RECORDS PROVIDED
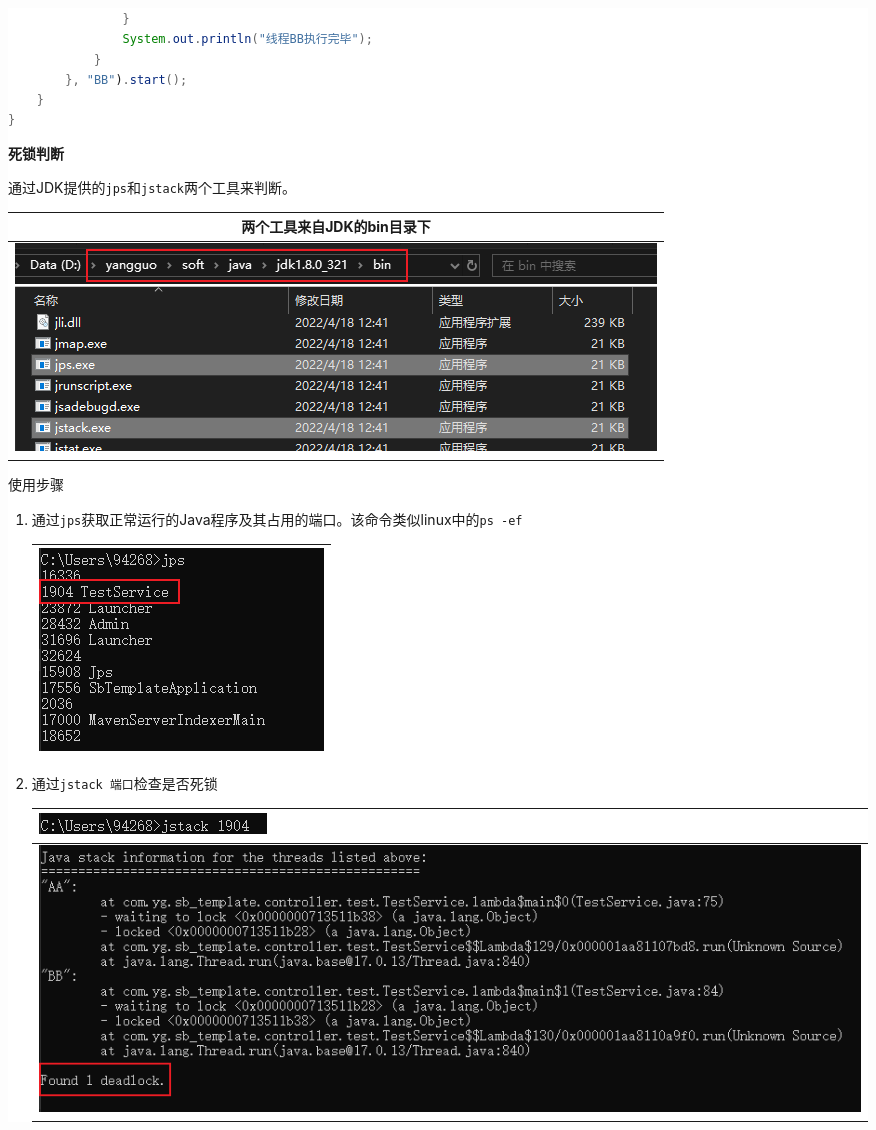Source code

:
 ```java
                }
                System.out.println("线程BB执行完毕");
            }
        }, "BB").start();
    }
}
```



**死锁判断**

通过JDK提供的`jps`和`jstack`两个工具来判断。

| 两个工具来自JDK的bin目录下                                   |
| ------------------------------------------------------------ |
| ![image-20241031093708875](./assets/image-20241031093708875.png) |

使用步骤

1. 通过`jps`获取正常运行的Java程序及其占用的端口。该命令类似linux中的`ps -ef`

   | ![image-20241031093915589](./assets/image-20241031093915589.png) |
   | ------------------------------------------------------------ |

   

2. 通过`jstack 端口`检查是否死锁

   | ![image-20241031093954417](./assets/image-20241031093954417.png) |
   | ------------------------------------------------------------ |
   | ![image-20241031094013147](./assets/image-20241031094013147.png) |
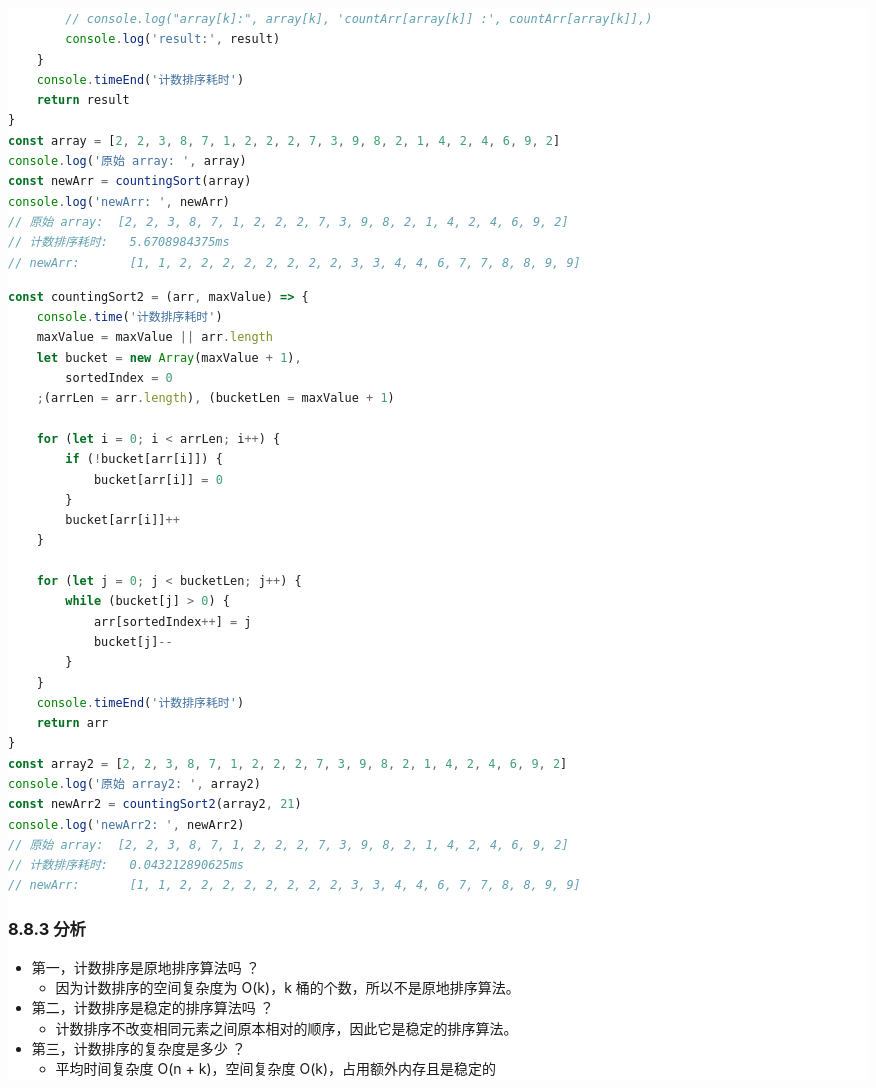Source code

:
 ```js
		// console.log("array[k]:", array[k], 'countArr[array[k]] :', countArr[array[k]],)
		console.log('result:', result)
	}
	console.timeEnd('计数排序耗时')
	return result
}
const array = [2, 2, 3, 8, 7, 1, 2, 2, 2, 7, 3, 9, 8, 2, 1, 4, 2, 4, 6, 9, 2]
console.log('原始 array: ', array)
const newArr = countingSort(array)
console.log('newArr: ', newArr)
// 原始 array:  [2, 2, 3, 8, 7, 1, 2, 2, 2, 7, 3, 9, 8, 2, 1, 4, 2, 4, 6, 9, 2]
// 计数排序耗时:   5.6708984375ms
// newArr:  	 [1, 1, 2, 2, 2, 2, 2, 2, 2, 2, 3, 3, 4, 4, 6, 7, 7, 8, 8, 9, 9]
```

```js
const countingSort2 = (arr, maxValue) => {
	console.time('计数排序耗时')
	maxValue = maxValue || arr.length
	let bucket = new Array(maxValue + 1),
		sortedIndex = 0
	;(arrLen = arr.length), (bucketLen = maxValue + 1)

	for (let i = 0; i < arrLen; i++) {
		if (!bucket[arr[i]]) {
			bucket[arr[i]] = 0
		}
		bucket[arr[i]]++
	}

	for (let j = 0; j < bucketLen; j++) {
		while (bucket[j] > 0) {
			arr[sortedIndex++] = j
			bucket[j]--
		}
	}
	console.timeEnd('计数排序耗时')
	return arr
}
const array2 = [2, 2, 3, 8, 7, 1, 2, 2, 2, 7, 3, 9, 8, 2, 1, 4, 2, 4, 6, 9, 2]
console.log('原始 array2: ', array2)
const newArr2 = countingSort2(array2, 21)
console.log('newArr2: ', newArr2)
// 原始 array:  [2, 2, 3, 8, 7, 1, 2, 2, 2, 7, 3, 9, 8, 2, 1, 4, 2, 4, 6, 9, 2]
// 计数排序耗时:   0.043212890625ms
// newArr:  	 [1, 1, 2, 2, 2, 2, 2, 2, 2, 2, 3, 3, 4, 4, 6, 7, 7, 8, 8, 9, 9]
```

### 8.8.3 分析

-   第一，计数排序是原地排序算法吗 ？
    -   因为计数排序的空间复杂度为 O(k)，k 桶的个数，所以不是原地排序算法。
-   第二，计数排序是稳定的排序算法吗 ？
    -   计数排序不改变相同元素之间原本相对的顺序，因此它是稳定的排序算法。
-   第三，计数排序的复杂度是多少 ？
    -   平均时间复杂度 O(n + k)，空间复杂度 O(k)，占用额外内存且是稳定的
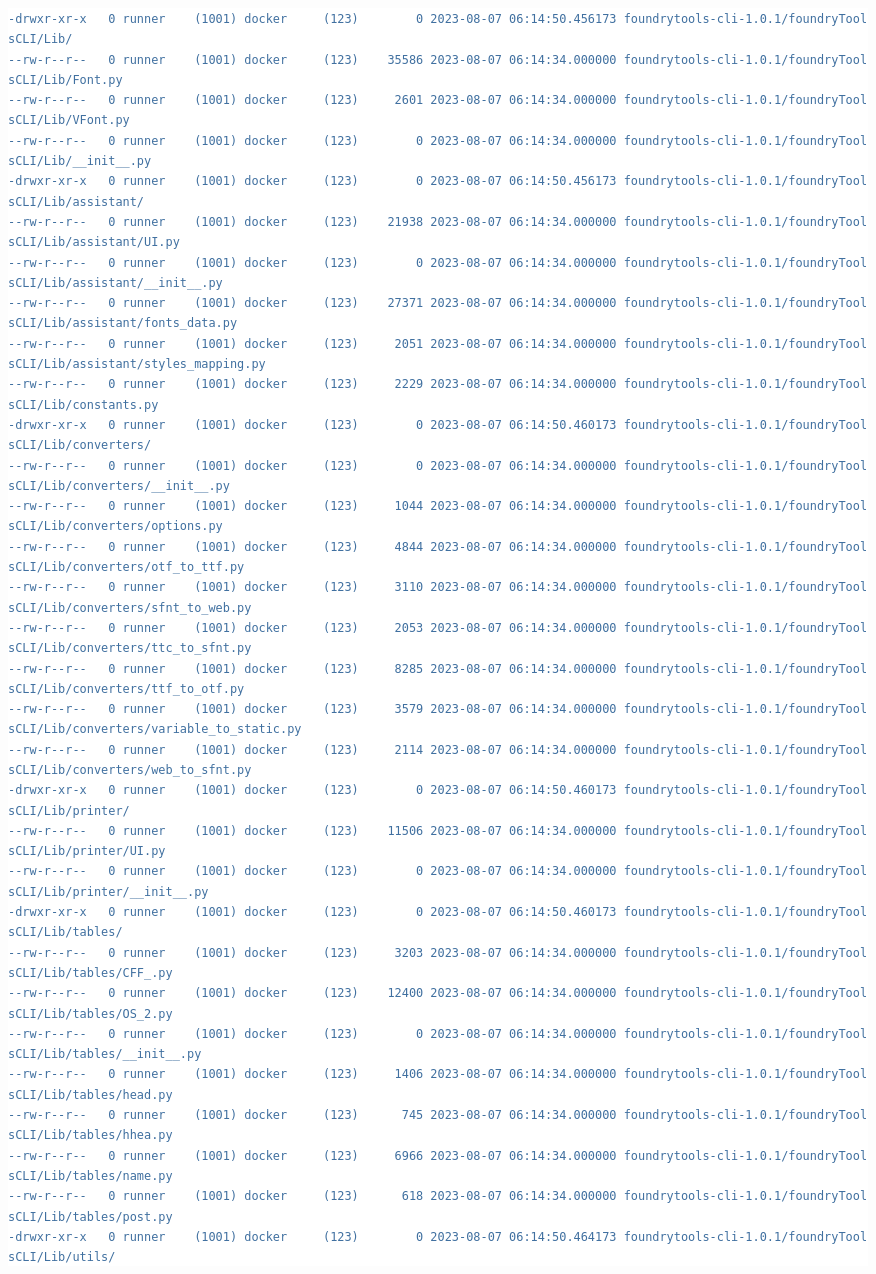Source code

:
 ```diff
-drwxr-xr-x   0 runner    (1001) docker     (123)        0 2023-08-07 06:14:50.456173 foundrytools-cli-1.0.1/foundryToolsCLI/Lib/
--rw-r--r--   0 runner    (1001) docker     (123)    35586 2023-08-07 06:14:34.000000 foundrytools-cli-1.0.1/foundryToolsCLI/Lib/Font.py
--rw-r--r--   0 runner    (1001) docker     (123)     2601 2023-08-07 06:14:34.000000 foundrytools-cli-1.0.1/foundryToolsCLI/Lib/VFont.py
--rw-r--r--   0 runner    (1001) docker     (123)        0 2023-08-07 06:14:34.000000 foundrytools-cli-1.0.1/foundryToolsCLI/Lib/__init__.py
-drwxr-xr-x   0 runner    (1001) docker     (123)        0 2023-08-07 06:14:50.456173 foundrytools-cli-1.0.1/foundryToolsCLI/Lib/assistant/
--rw-r--r--   0 runner    (1001) docker     (123)    21938 2023-08-07 06:14:34.000000 foundrytools-cli-1.0.1/foundryToolsCLI/Lib/assistant/UI.py
--rw-r--r--   0 runner    (1001) docker     (123)        0 2023-08-07 06:14:34.000000 foundrytools-cli-1.0.1/foundryToolsCLI/Lib/assistant/__init__.py
--rw-r--r--   0 runner    (1001) docker     (123)    27371 2023-08-07 06:14:34.000000 foundrytools-cli-1.0.1/foundryToolsCLI/Lib/assistant/fonts_data.py
--rw-r--r--   0 runner    (1001) docker     (123)     2051 2023-08-07 06:14:34.000000 foundrytools-cli-1.0.1/foundryToolsCLI/Lib/assistant/styles_mapping.py
--rw-r--r--   0 runner    (1001) docker     (123)     2229 2023-08-07 06:14:34.000000 foundrytools-cli-1.0.1/foundryToolsCLI/Lib/constants.py
-drwxr-xr-x   0 runner    (1001) docker     (123)        0 2023-08-07 06:14:50.460173 foundrytools-cli-1.0.1/foundryToolsCLI/Lib/converters/
--rw-r--r--   0 runner    (1001) docker     (123)        0 2023-08-07 06:14:34.000000 foundrytools-cli-1.0.1/foundryToolsCLI/Lib/converters/__init__.py
--rw-r--r--   0 runner    (1001) docker     (123)     1044 2023-08-07 06:14:34.000000 foundrytools-cli-1.0.1/foundryToolsCLI/Lib/converters/options.py
--rw-r--r--   0 runner    (1001) docker     (123)     4844 2023-08-07 06:14:34.000000 foundrytools-cli-1.0.1/foundryToolsCLI/Lib/converters/otf_to_ttf.py
--rw-r--r--   0 runner    (1001) docker     (123)     3110 2023-08-07 06:14:34.000000 foundrytools-cli-1.0.1/foundryToolsCLI/Lib/converters/sfnt_to_web.py
--rw-r--r--   0 runner    (1001) docker     (123)     2053 2023-08-07 06:14:34.000000 foundrytools-cli-1.0.1/foundryToolsCLI/Lib/converters/ttc_to_sfnt.py
--rw-r--r--   0 runner    (1001) docker     (123)     8285 2023-08-07 06:14:34.000000 foundrytools-cli-1.0.1/foundryToolsCLI/Lib/converters/ttf_to_otf.py
--rw-r--r--   0 runner    (1001) docker     (123)     3579 2023-08-07 06:14:34.000000 foundrytools-cli-1.0.1/foundryToolsCLI/Lib/converters/variable_to_static.py
--rw-r--r--   0 runner    (1001) docker     (123)     2114 2023-08-07 06:14:34.000000 foundrytools-cli-1.0.1/foundryToolsCLI/Lib/converters/web_to_sfnt.py
-drwxr-xr-x   0 runner    (1001) docker     (123)        0 2023-08-07 06:14:50.460173 foundrytools-cli-1.0.1/foundryToolsCLI/Lib/printer/
--rw-r--r--   0 runner    (1001) docker     (123)    11506 2023-08-07 06:14:34.000000 foundrytools-cli-1.0.1/foundryToolsCLI/Lib/printer/UI.py
--rw-r--r--   0 runner    (1001) docker     (123)        0 2023-08-07 06:14:34.000000 foundrytools-cli-1.0.1/foundryToolsCLI/Lib/printer/__init__.py
-drwxr-xr-x   0 runner    (1001) docker     (123)        0 2023-08-07 06:14:50.460173 foundrytools-cli-1.0.1/foundryToolsCLI/Lib/tables/
--rw-r--r--   0 runner    (1001) docker     (123)     3203 2023-08-07 06:14:34.000000 foundrytools-cli-1.0.1/foundryToolsCLI/Lib/tables/CFF_.py
--rw-r--r--   0 runner    (1001) docker     (123)    12400 2023-08-07 06:14:34.000000 foundrytools-cli-1.0.1/foundryToolsCLI/Lib/tables/OS_2.py
--rw-r--r--   0 runner    (1001) docker     (123)        0 2023-08-07 06:14:34.000000 foundrytools-cli-1.0.1/foundryToolsCLI/Lib/tables/__init__.py
--rw-r--r--   0 runner    (1001) docker     (123)     1406 2023-08-07 06:14:34.000000 foundrytools-cli-1.0.1/foundryToolsCLI/Lib/tables/head.py
--rw-r--r--   0 runner    (1001) docker     (123)      745 2023-08-07 06:14:34.000000 foundrytools-cli-1.0.1/foundryToolsCLI/Lib/tables/hhea.py
--rw-r--r--   0 runner    (1001) docker     (123)     6966 2023-08-07 06:14:34.000000 foundrytools-cli-1.0.1/foundryToolsCLI/Lib/tables/name.py
--rw-r--r--   0 runner    (1001) docker     (123)      618 2023-08-07 06:14:34.000000 foundrytools-cli-1.0.1/foundryToolsCLI/Lib/tables/post.py
-drwxr-xr-x   0 runner    (1001) docker     (123)        0 2023-08-07 06:14:50.464173 foundrytools-cli-1.0.1/foundryToolsCLI/Lib/utils/
```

PROBLEM TO WORK ON
Filter the listing above for lines with the word "drwxr", and copy each one you find.

ANSWER TO THE PROBLEM
-drwxr-xr-x   0 runner    (1001) docker     (123)        0 2023-08-07 06:14:50.456173 foundrytools-cli-1.0.1/foundryToolsCLI/Lib/
-drwxr-xr-x   0 runner    (1001) docker     (123)        0 2023-08-07 06:14:50.456173 foundrytools-cli-1.0.1/foundryToolsCLI/Lib/assistant/
-drwxr-xr-x   0 runner    (1001) docker     (123)        0 2023-08-07 06:14:50.460173 foundrytools-cli-1.0.1/foundryToolsCLI/Lib/converters/
-drwxr-xr-x   0 runner    (1001) docker     (123)        0 2023-08-07 06:14:50.460173 foundrytools-cli-1.0.1/foundryToolsCLI/Lib/printer/
-drwxr-xr-x   0 runner    (1001) docker     (123)        0 2023-08-07 06:14:50.460173 foundrytools-cli-1.0.1/foundryToolsCLI/Lib/tables/
-drwxr-xr-x   0 runner    (1001) docker     (123)        0 2023-08-07 06:14:50.464173 foundrytools-cli-1.0.1/foundryToolsCLI/Lib/utils/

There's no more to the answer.